On 1/28/2022, R1 was transferred from Sea Cliff Skilled Nursing Facility (SNF) and admitted to Sea Cliff Assisted Living facility. Upon being admitted to the facility, R1 was placed on hospice services with Comfort Life Hospice. After being admitted to the hospice company, R1’s insulin medication was discontinued by the hospice attending physician without consulting R1’s Primary Care Physician or responsible party. From 2/5/22 to 2/7/22 R1’s family visited daily and noticed R1 was very lethargic and not eating or drinking well.
On 2/7/2022 a Comfort Life Hospice RN visited R1. During this visit R1’s family learned that R1’s Hospice Doctor discontinued insulin medication and glucose levels had only been checked once. The following day R1 went to the hospital at the request of their family. According to medical records reviewed, R1 arrived at Fountain Valley Hospital with an elevated blood glucose level of 521. Records indicated that R1 also had acute kidney injury due to dehydration. Records reviewed reported R1 was severely dehydrated and R1’s kidneys were shutting down by the time R1 arrived at hospital. R1 later passed away on 2/9/2022 while in the hospital.
Per an interview conducted with R1’s PCP, the PCP reported being unaware that R1 was transferred to an Assisted Living Facility and was placed on Hospice Care. R1’s PCP denied having knowledge of why R1’s insulin medication was discontinued. R1’s Death Certificate states R1’s cause of death was due to Sepsis, Renal failure and Diabetes Mellitus 11.

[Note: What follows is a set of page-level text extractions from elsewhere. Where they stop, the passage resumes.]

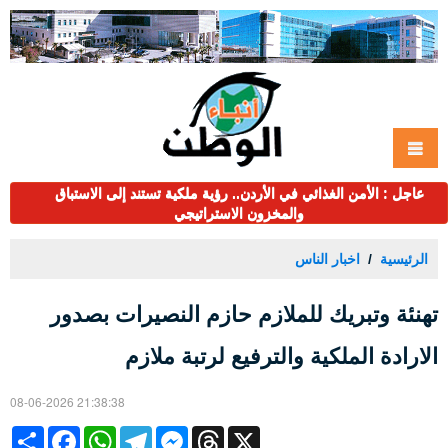
عاجل : الأمن الغذائي في الأردن.. رؤية ملكية تستند إلى الاستباق
والمخزون الاستراتيجي
الرئيسية
اخبار الناس
تهنئة وتبريك للملازم حازم النصيرات بصدور
الارادة الملكية والترفيع لرتبة ملازم
08-06-2026 21:38:38
Share
Facebook
WhatsApp
Telegram
Messenger
Threads
X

Based off information obtained the allegations Staff were not checking residents blood sugar, Resident was severely dehydrated, and Staff did not notify authorized representative of residents change in condition have met the preponderance of evidence standard, therefore the above allegation(s) are found to be SUBSTANTIATED.
The following is being cited per California Code of Regulations, Title 22, Division 6 Chapter 8.
A civil penalty is pending determination, per H&S Code Section 1569.49(e).